=== Section Start ===

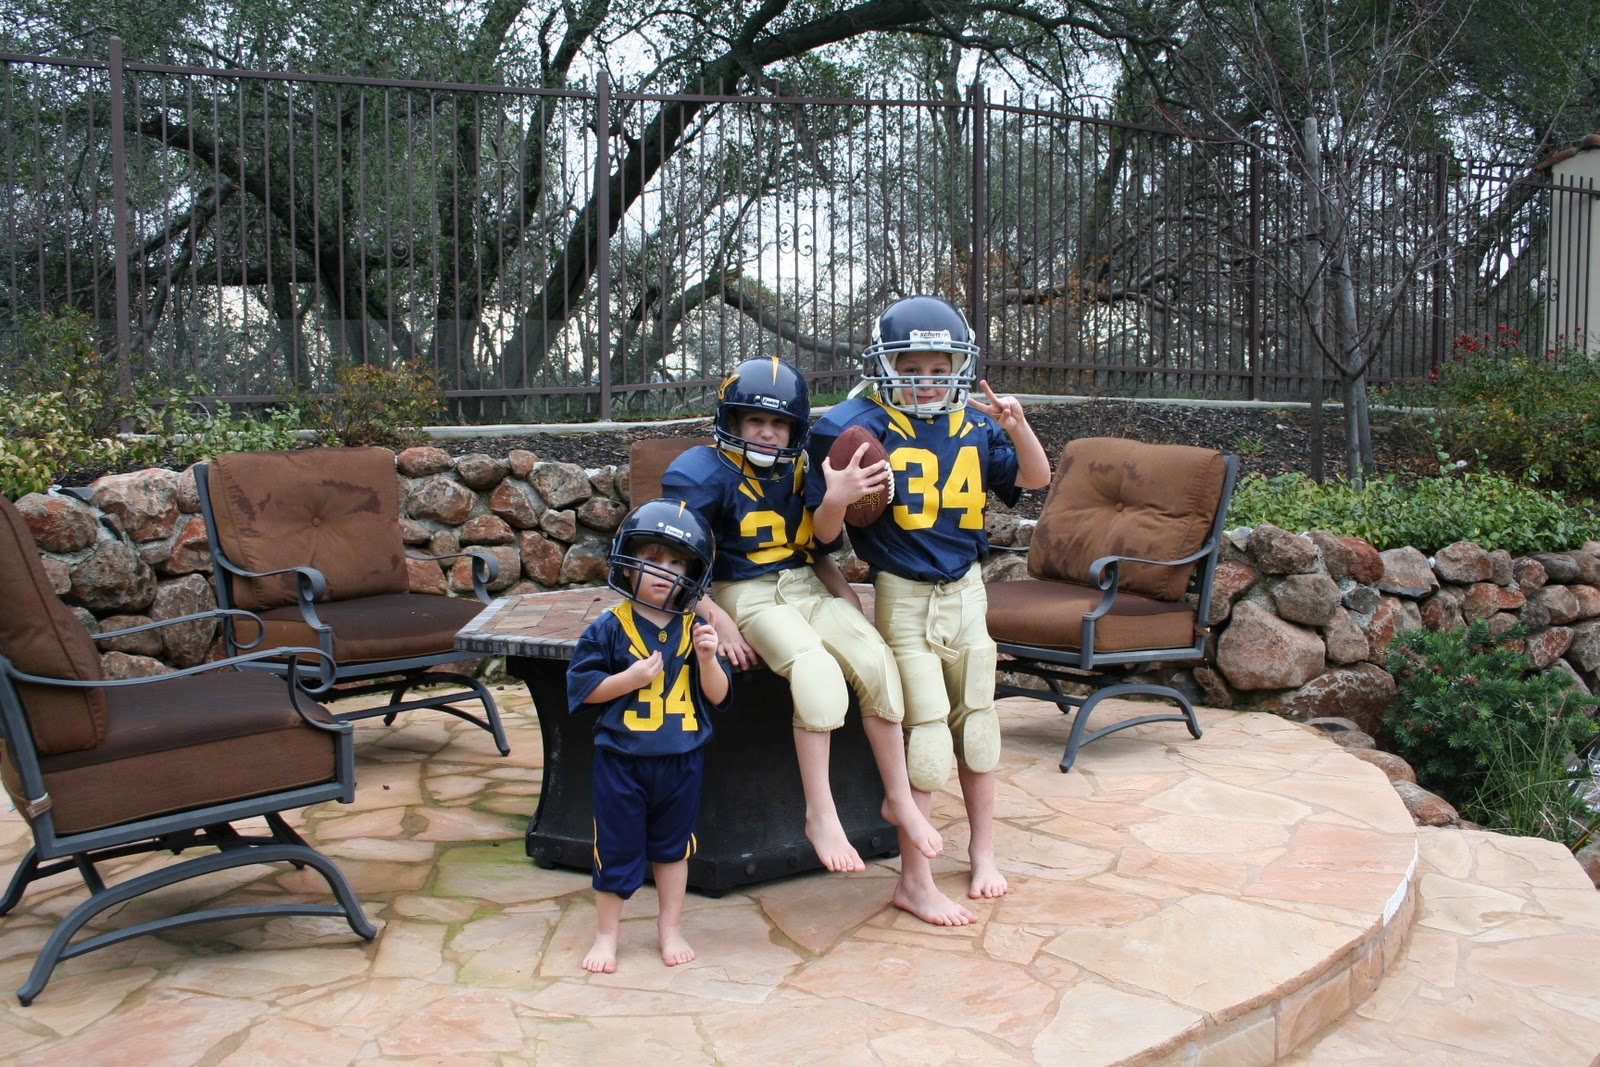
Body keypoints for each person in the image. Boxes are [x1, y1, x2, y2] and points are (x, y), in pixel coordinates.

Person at [808, 294, 1052, 925]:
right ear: (884, 366)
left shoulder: (977, 424)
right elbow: (824, 537)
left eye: (939, 369)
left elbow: (1036, 479)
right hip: (904, 594)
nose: (925, 380)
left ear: (959, 367)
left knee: (979, 724)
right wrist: (838, 497)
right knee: (926, 732)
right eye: (910, 368)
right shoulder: (855, 427)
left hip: (967, 590)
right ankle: (915, 880)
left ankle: (983, 851)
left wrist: (1018, 426)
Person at [660, 355, 944, 876]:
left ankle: (898, 797)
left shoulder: (802, 469)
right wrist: (715, 616)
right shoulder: (701, 472)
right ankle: (821, 813)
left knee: (876, 659)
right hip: (743, 592)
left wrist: (843, 593)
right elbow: (673, 559)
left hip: (804, 585)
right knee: (816, 670)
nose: (768, 433)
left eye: (779, 422)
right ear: (731, 419)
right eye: (755, 420)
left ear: (796, 428)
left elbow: (815, 550)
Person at [567, 498, 731, 973]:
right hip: (621, 760)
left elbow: (719, 697)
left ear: (692, 572)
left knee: (674, 849)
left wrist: (707, 660)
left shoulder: (697, 628)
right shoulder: (608, 628)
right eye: (653, 558)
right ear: (627, 562)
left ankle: (670, 927)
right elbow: (584, 692)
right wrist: (628, 680)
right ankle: (606, 935)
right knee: (615, 850)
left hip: (682, 759)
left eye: (677, 562)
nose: (665, 570)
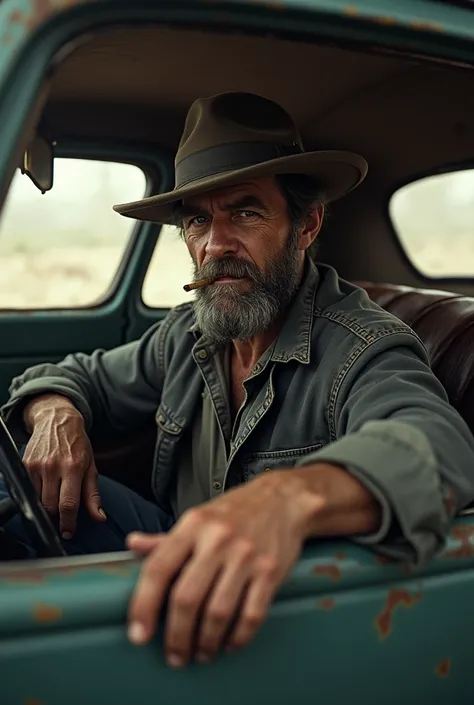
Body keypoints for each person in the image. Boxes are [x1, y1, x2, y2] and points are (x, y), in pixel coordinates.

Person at [1, 91, 474, 668]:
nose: (216, 243)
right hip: (172, 541)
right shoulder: (190, 334)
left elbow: (434, 444)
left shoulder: (362, 347)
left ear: (306, 225)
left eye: (245, 211)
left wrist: (283, 502)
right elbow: (79, 376)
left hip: (284, 611)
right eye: (198, 219)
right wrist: (55, 412)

=== Section End ===

● EXERCISE DETAILS: The material is to be reproduced verbatim, and no picture may appear in the copy.

● ANSWER SECTION:
Body keypoints for each person in the image. Boxes are [x1, y1, x2, y2] and points are (x, y), in pixel coordinates.

Person at [808, 294, 1052, 925]:
right ear: (884, 366)
left shoulder: (977, 424)
right elbow: (824, 537)
left eye: (939, 369)
left elbow: (1036, 479)
right hip: (904, 594)
nose: (925, 380)
left ear: (959, 367)
left knee: (979, 724)
right wrist: (838, 497)
right knee: (926, 732)
right eye: (910, 368)
right shoulder: (855, 427)
left hip: (967, 590)
right ankle: (915, 880)
left ankle: (983, 851)
left wrist: (1018, 426)
Person at [660, 355, 944, 876]:
left ankle: (898, 797)
left shoulder: (802, 469)
right wrist: (715, 616)
right shoulder: (701, 472)
right ankle: (821, 813)
left knee: (876, 659)
right hip: (743, 592)
left wrist: (843, 593)
right elbow: (673, 559)
left hip: (804, 585)
right knee: (816, 670)
nose: (768, 433)
left eye: (779, 422)
right ear: (731, 419)
right eye: (755, 420)
left ear: (796, 428)
left elbow: (815, 550)
Person at [567, 498, 731, 973]:
right hip: (621, 760)
left elbow: (719, 697)
left ear: (692, 572)
left knee: (674, 849)
left wrist: (707, 660)
left shoulder: (697, 628)
right shoulder: (608, 628)
right eye: (653, 558)
right ear: (627, 562)
left ankle: (670, 927)
right elbow: (584, 692)
right wrist: (628, 680)
right ankle: (606, 935)
right knee: (615, 850)
left hip: (682, 759)
left eye: (677, 562)
nose: (665, 570)
Body keypoints for each person in the image. Boxes are [x1, y1, x2, y2] and points are (x, y), in pixel coordinates.

Person at [1, 91, 474, 668]:
nose: (216, 243)
right hip: (172, 541)
right shoulder: (190, 334)
left elbow: (434, 444)
left shoulder: (362, 347)
left ear: (306, 225)
left eye: (245, 211)
left wrist: (283, 502)
right elbow: (79, 376)
left hip: (284, 611)
right eye: (198, 219)
right wrist: (55, 412)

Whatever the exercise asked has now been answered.